What to do
What should be copied is the stretch of entries below from the line with "focal_35mm: 29" up to and including the line with "focal_mm: 10", exactly and without images.

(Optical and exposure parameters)
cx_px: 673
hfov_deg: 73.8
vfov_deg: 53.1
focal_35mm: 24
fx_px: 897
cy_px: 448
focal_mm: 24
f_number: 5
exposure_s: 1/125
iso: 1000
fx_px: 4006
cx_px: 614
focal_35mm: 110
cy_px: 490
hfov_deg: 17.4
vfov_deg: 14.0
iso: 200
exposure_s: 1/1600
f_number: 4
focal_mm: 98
...
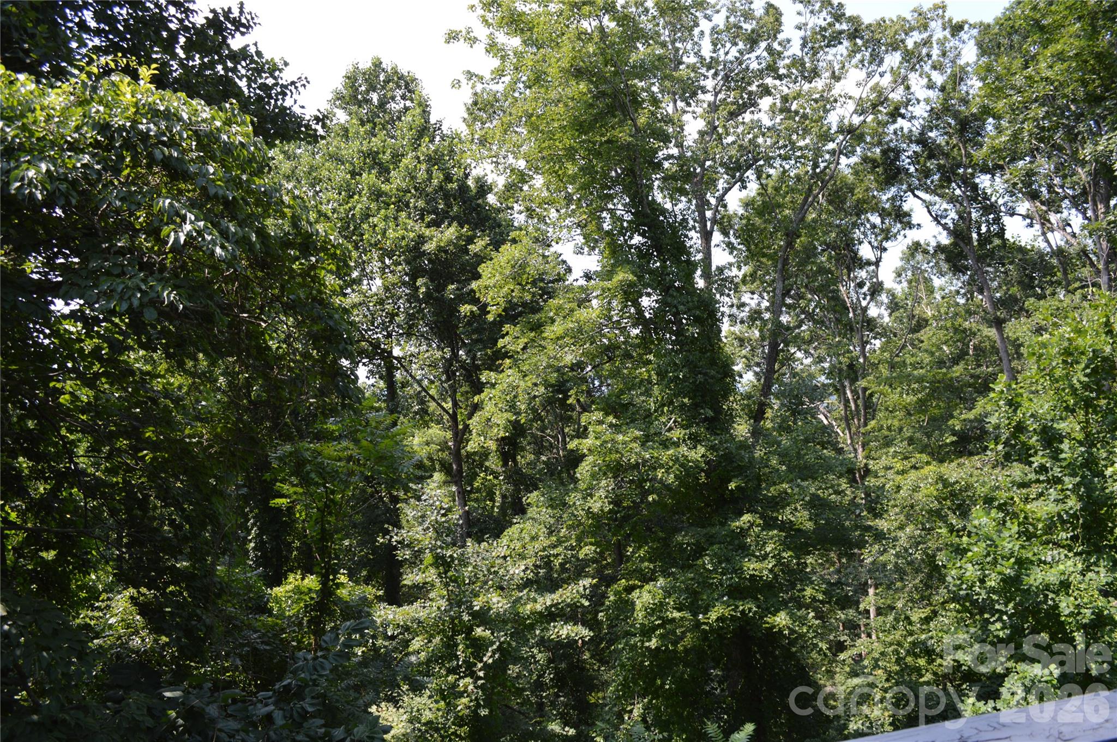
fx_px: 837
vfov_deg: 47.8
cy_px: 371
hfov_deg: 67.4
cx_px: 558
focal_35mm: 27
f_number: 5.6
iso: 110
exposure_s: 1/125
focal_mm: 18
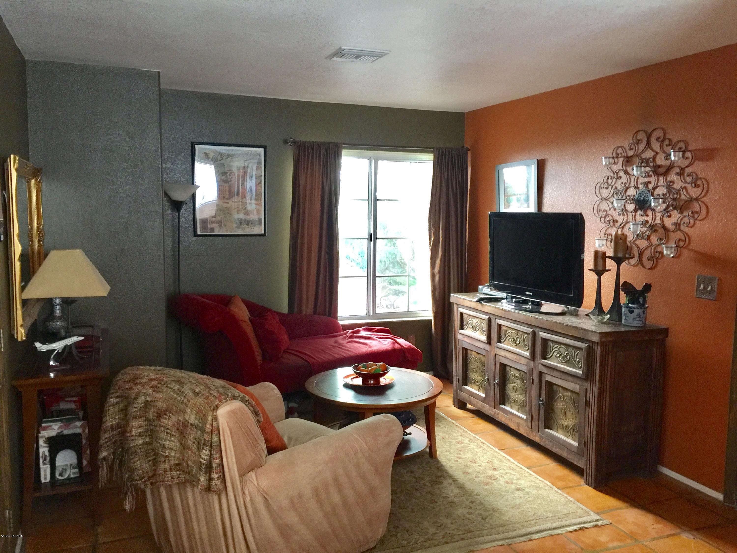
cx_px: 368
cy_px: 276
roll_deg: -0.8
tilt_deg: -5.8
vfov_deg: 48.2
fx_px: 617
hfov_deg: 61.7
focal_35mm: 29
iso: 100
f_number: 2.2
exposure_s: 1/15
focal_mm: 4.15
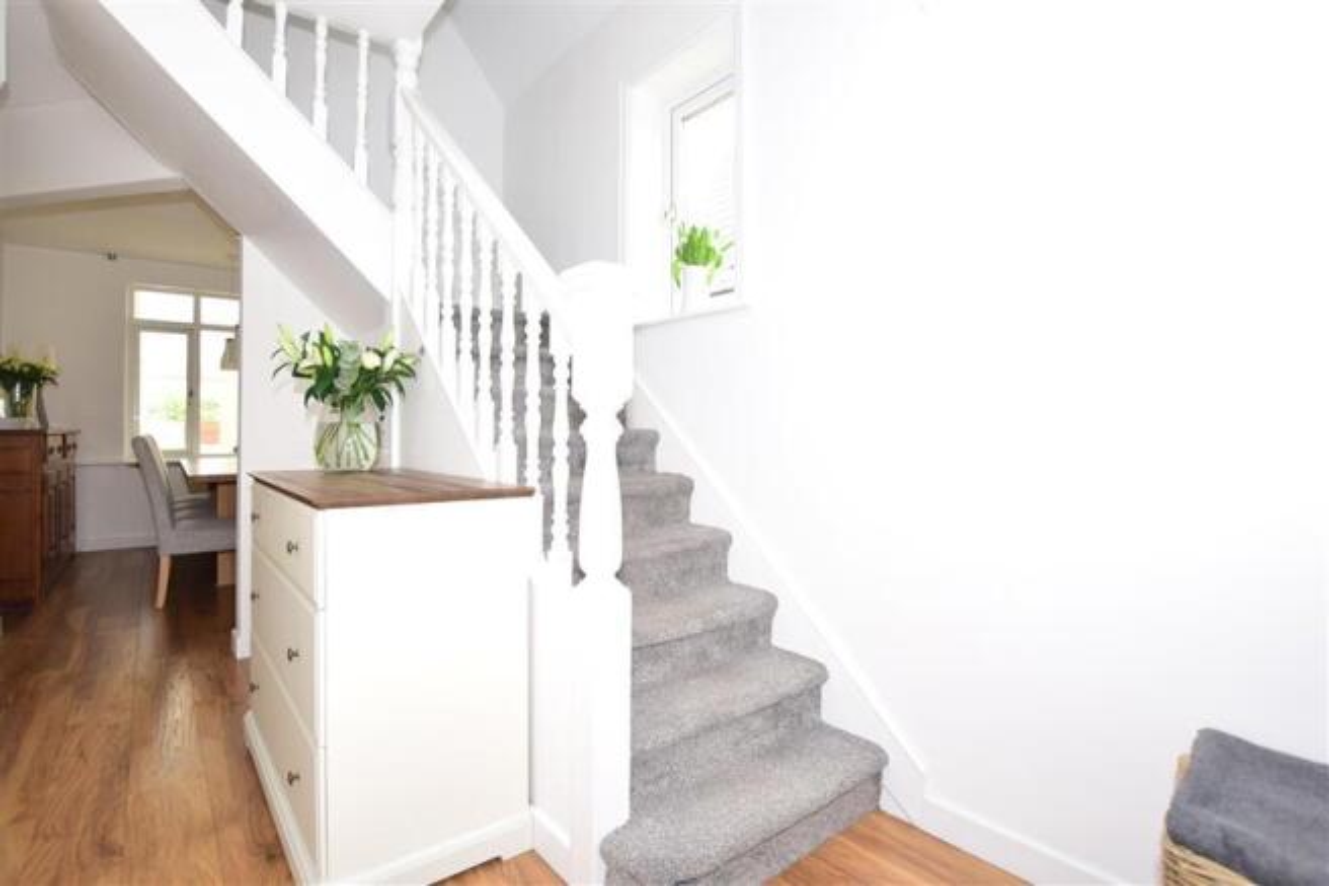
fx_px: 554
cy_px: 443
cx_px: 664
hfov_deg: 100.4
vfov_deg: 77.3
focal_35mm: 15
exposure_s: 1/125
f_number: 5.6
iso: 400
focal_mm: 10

Written solution
focal_35mm: 29
iso: 100
f_number: 2.2
exposure_s: 1/15
focal_mm: 4.15
fx_px: 554
cy_px: 443
cx_px: 664
hfov_deg: 100.4
vfov_deg: 77.3
focal_35mm: 15
exposure_s: 1/125
f_number: 5.6
iso: 400
focal_mm: 10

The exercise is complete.